Entropy in a chess game For entropy to be correct, i mean, that increases over time, in a chess game, there should be more options as game time goes on. But it's the opposite. Why?
 A: The thermodynamic entropy certainly increases during a chess game. For example, if you have two human opponents, they are each breathing, pumping blood, digesting, metabolizing -- all of these processes create heat. If one or more of the opponents is a computer, irreversible processes generate heat in the computer and will also increase the thermodynamic entropy. So the second law of thermodynamics is not contradicted by the existence of chess.

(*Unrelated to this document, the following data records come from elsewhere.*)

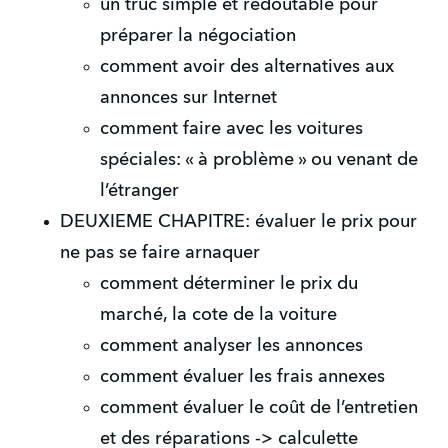
un truc simple et redoutable pour
préparer la négociation
comment avoir des alternatives aux
annonces sur Internet
comment faire avec les voitures
spéciales: « à problème » ou venant de
l’étranger
DEUXIEME CHAPITRE: évaluer le prix pour
ne pas se faire arnaquer
comment déterminer le prix du
marché, la cote de la voiture
comment analyser les annonces
comment évaluer les frais annexes
comment évaluer le coût de l’entretien
et des réparations -> calculette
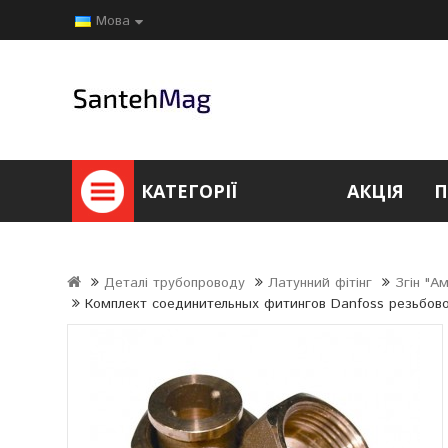
Мова
КАТЕГОРІЇ
АКЦІЯ
П
Деталі трубопроводу
Латунний фітінг
Згін "А
Комплект соединительных фитингов Danfoss резьбов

If you are referring to entropy in the sense of counting the number of possible chess position configurations -- essentially, an information theoretic entropy instead of a thermodynamic entropy -- then the second law of thermodynamics does not make any statements saying the entropy of a chess position should increase, so there's no reason (a priori) to expect the entropy to increase or decrease.
However, the number of possible board positions does increase in chess as you increase the move number, so in that sense the entropy defined in that way does increase. Another way to say that is that your odds of guessing the correct position go down with time. For each previous board position, there is typically more than one legal move, so the number of available positions is increasing. Eventually perhaps you reach a steady state where all positions have resulted in a draw or win, you might consider that a kind of "equilibrium state."
A: I'm not sure this is a fitting interpretation of classical entropy.
Rather, from the very beginning you now everything about every field on the chess board. If I ask you about a randon field, say, C6, then you can with a blindfold on tell me exactly which chess piece, if any, that is located there.
But as game time progresses, you know less and less about each individual field and your guess will more and more often be wrong.